**Dataset excerpts:**
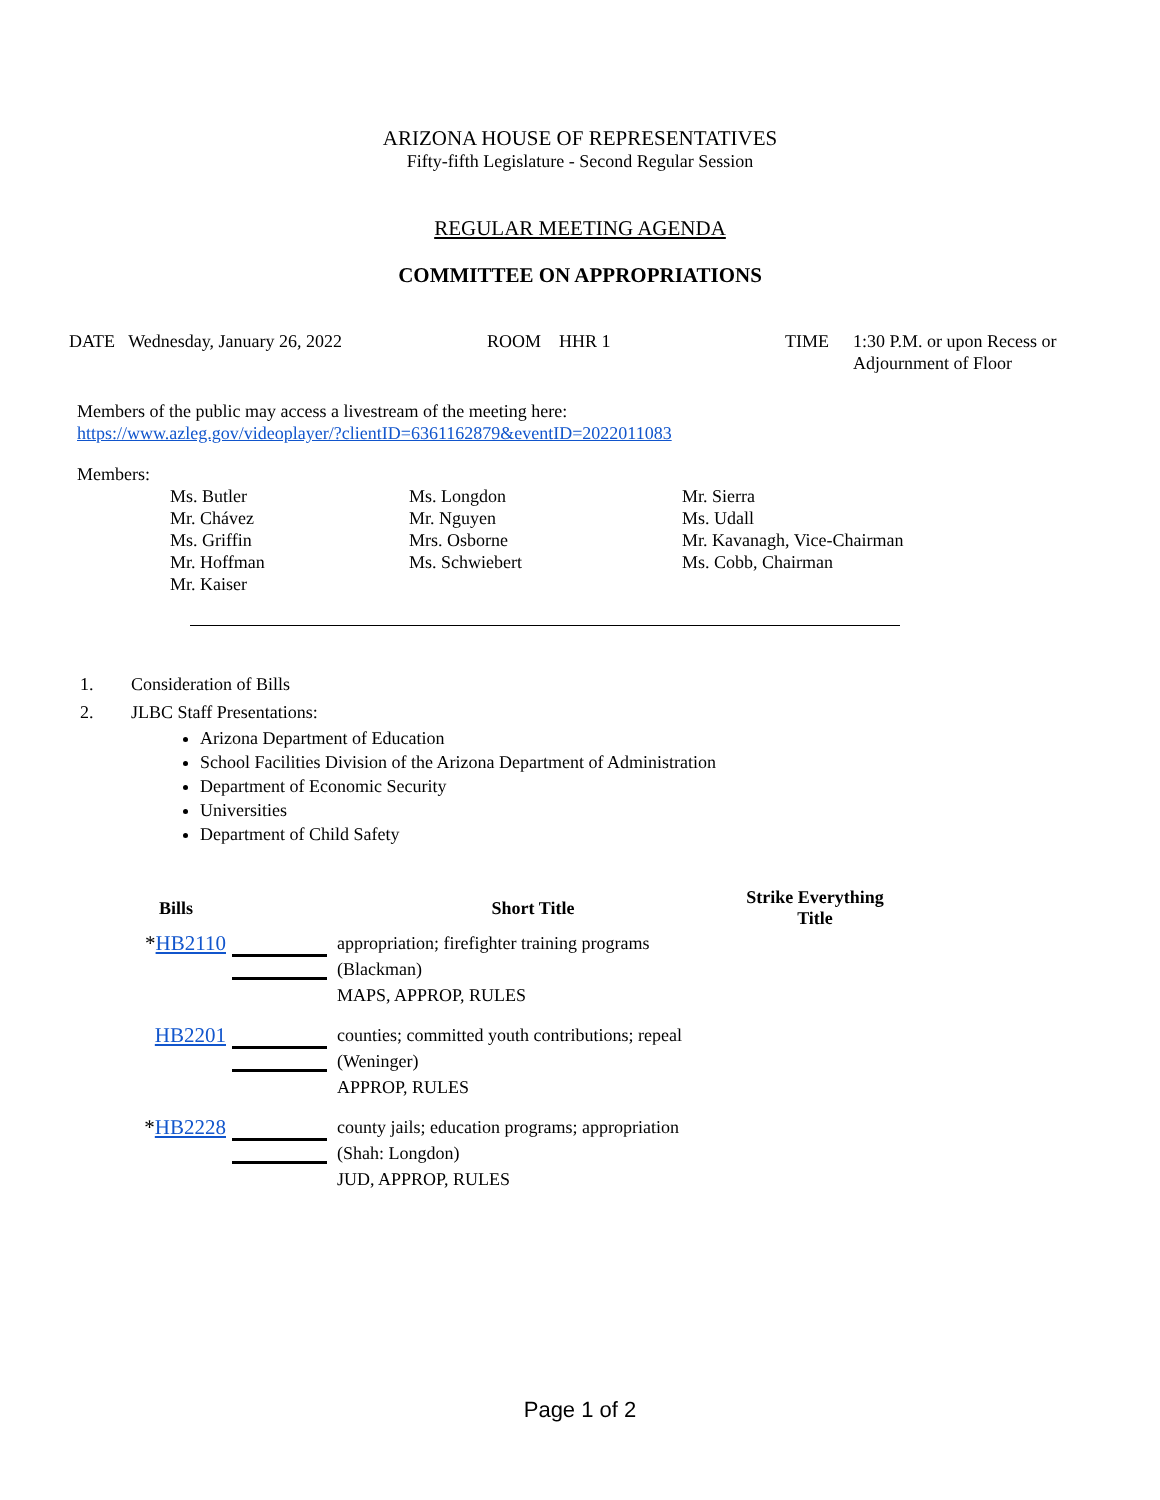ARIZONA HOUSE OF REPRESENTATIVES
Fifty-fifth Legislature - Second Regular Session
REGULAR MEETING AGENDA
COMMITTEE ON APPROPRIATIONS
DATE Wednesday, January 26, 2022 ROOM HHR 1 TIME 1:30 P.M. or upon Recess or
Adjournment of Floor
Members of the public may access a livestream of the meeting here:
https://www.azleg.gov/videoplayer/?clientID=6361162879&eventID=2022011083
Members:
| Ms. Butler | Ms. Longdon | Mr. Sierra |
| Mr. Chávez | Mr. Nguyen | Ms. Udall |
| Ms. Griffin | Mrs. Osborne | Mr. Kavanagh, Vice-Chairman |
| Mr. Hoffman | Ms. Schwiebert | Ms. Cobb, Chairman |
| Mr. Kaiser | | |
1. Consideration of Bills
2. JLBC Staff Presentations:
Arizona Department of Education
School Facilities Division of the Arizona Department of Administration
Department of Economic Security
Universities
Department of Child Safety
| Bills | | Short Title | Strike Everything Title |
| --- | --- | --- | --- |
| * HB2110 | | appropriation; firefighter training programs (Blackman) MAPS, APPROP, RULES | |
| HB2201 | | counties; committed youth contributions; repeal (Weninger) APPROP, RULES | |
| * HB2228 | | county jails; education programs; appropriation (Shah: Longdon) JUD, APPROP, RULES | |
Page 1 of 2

**Exercise brief:**
Using the records above, find the number of lines that contain the string "RULES", and give that number without further comment.

**Task result:**
3